Welcome aboard.  Those of us on the West Coast of sunshine have not been envious of the snow on the other side of the US.  Me-I'm on the southern Oregon coast.

Donna

SFBob's picture
SFBob
Posts: 33
Joined: Mar 2015

Thanks Donna for that preview of coming events.

Interesting about the eGFR. I just took a look at the tests that were done right after surgery, and for GFR it just says "Comment, glomerular filtration rate - SEE NOTE". But there isn't any note! I'll ask about that at my follow-up appointment. My creatinine--which was always wonderful in the past (sniff, sob)--took a big jump immediately post-surgery, but my doc told me not to worry about it.

Ah, southern Oregon coast. But you guys have gotten at least a LITTLE rain there, right? Here in the SF area we're just hoping that come August we'll still have enough water to take showers!

SFBob's picture
SFBob
Posts: 33
Joined: Mar 2015

Wow, that's amazing.

The only thing in my case is that the painful one was on the other side.

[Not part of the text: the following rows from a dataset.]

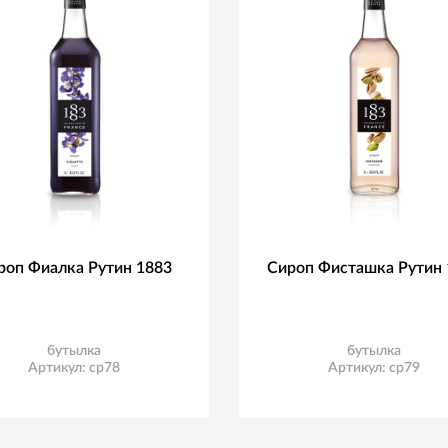
роп Фиалка Рутин 1883
Сироп Фисташка Рутин 
бутылка
бутылка
Артикул: ср78
Артикул: ср79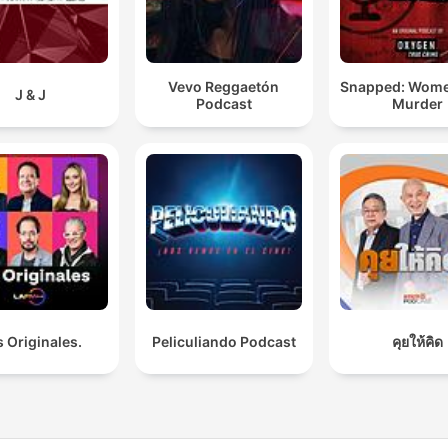
Vevo Reggaetón
Snapped: Wom
J & J
Podcast
Murder
 Originales.
Peliculiando Podcast
คุยให้คิด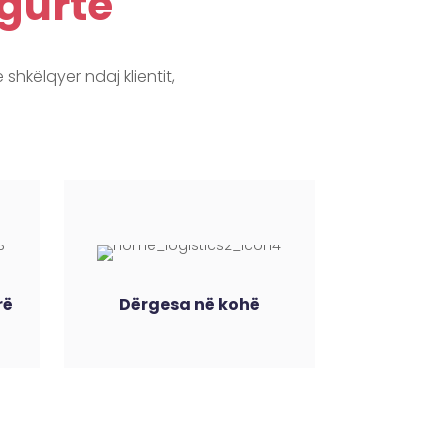
igurtë
shkëlqyer ndaj klientit,
rë
Dërgesa në kohë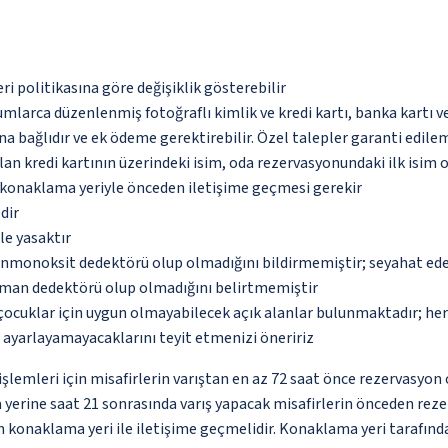
eri politikasına göre değişiklik gösterebilir
umlarca düzenlenmiş fotoğraflı kimlik ve kredi kartı, banka kartı v
na bağlıdır ve ek ödeme gerektirebilir. Özel talepler garanti edile
an kredi kartının üzerindeki isim, oda rezervasyonundaki ilk isim 
u konaklama yeriyle önceden iletişime geçmesi gerekir
dir
le yasaktır
monoksit dedektörü olup olmadığını bildirmemiştir; seyahat ederke
uman dedektörü olup olmadığını belirtmemiştir
çocuklar için uygun olmayabilecek açık alanlar bulunmaktadır; he
p ayarlayamayacaklarını teyit etmenizi öneririz
lemleri için misafirlerin varıştan en az 72 saat önce rezervasyon 
 yerine saat 21 sonrasında varış yapacak misafirlerin önceden reze
çin konaklama yeri ile iletişime geçmelidir. Konaklama yeri tarafınd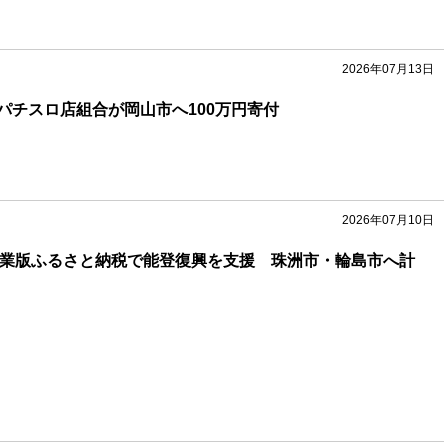
2026年07月13日
パチスロ店組合が岡山市へ100万円寄付
2026年07月10日
企業版ふるさと納税で能登復興を支援 珠洲市・輪島市へ計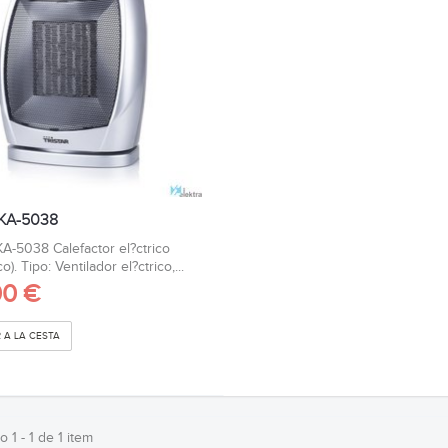
r KA-5038
 KA-5038 Calefactor el?ctrico
o). Tipo: Ventilador el?ctrico,...
00 €
 A LA CESTA
 1 - 1 de 1 item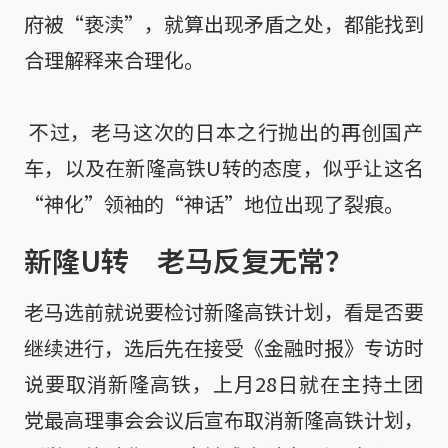
府被“亵渎”，就算出现矛盾之处，都能找到
合理解释来合理化。

 不过，老马这次的日本之行抛出的再创国产
车，以及在新隆高铁U转的态度，似乎让这名
“神化”领袖的“神话”地位出现了裂痕。
新隆U转 老马反复无常？
老马选前就说要检讨新隆高铁计划，看是否要
继续进行，选后先在接受《金融时报》专访时
说要取消新隆高铁，上月28日就在主持土团
党最高理事会会议后宣布取消新隆高铁计划，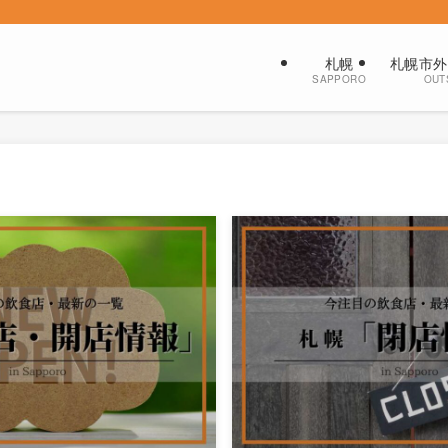
札幌
札幌市外
SAPPORO
OUT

Of course, by the time I had the CT Scan the ball had stopped hurting. Guess it knew it had done its job successfully. :)

avdoty's picture
avdoty
Posts: 62
Joined: May 2014

Hey Bob, welcome to the club. Nice to hear from another runner.  My first run, which was about 3 miles, felt like a marathon. How'd yours feel?  The good news is that your body will ultimately remember that you're a runner and your fitness level will return.  But, I was surprised at how long it took to run at the same level as I did before surgery. Just feel that way now and I'm 10 months post surgery. By the way, I live in the Central Valley and work for a winery -- rain is on everyone's mind. 

Good of luck on your recovery. Happy running!

SFBob's picture
SFBob
Posts: 33
Joined: Mar 2015

You just described my first run exactly. I didn't really experience any pain from the incision area, but the rest of my body felt like I hadn't run for a year!

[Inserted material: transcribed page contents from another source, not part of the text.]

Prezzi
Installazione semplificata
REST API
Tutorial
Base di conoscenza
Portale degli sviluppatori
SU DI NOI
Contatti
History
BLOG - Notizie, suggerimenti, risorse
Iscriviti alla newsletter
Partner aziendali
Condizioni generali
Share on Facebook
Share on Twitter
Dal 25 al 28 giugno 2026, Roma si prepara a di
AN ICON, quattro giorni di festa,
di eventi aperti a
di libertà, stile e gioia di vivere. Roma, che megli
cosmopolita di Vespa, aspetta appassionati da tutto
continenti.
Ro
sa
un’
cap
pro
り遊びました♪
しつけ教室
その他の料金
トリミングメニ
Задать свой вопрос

Yes, I can believe people are thinking about the drought there even more than here. If next winter isn't a big improvement over the last few, things are going to get downright catastrophic.

Bob

Positive_Mental_Attitude's picture
Positive_Mental...
Posts: 454
Joined: Jul 2014

While I am not as devoted to running as SFBob and avdoty, I normally run 5 miles on Saturdays and Sundays, and try to get in other types of workouts during the workweek.  My surgery was on July 10 of last year.  I walked 6 miles a day for about 4-6 weeks after the surgery, and my first few runs were difficult.  I cut my distance down to 3-4 miles.  It took my until about November-December to comfortably run the full 5 miles, and even at that, it did not feel the same.  I pulled a hamstring and the had some back problems, so I stopped running for the winter (roads were covered with snow here in NJ most of Febrauary and March anyway.  I was looking forward to running this weekend, but we just had a spring storm dump 6" on us yesterday, so I am going to do some DVD workouts until next weekend. I have learned that patience is key in full recovery and not to push myself too hard.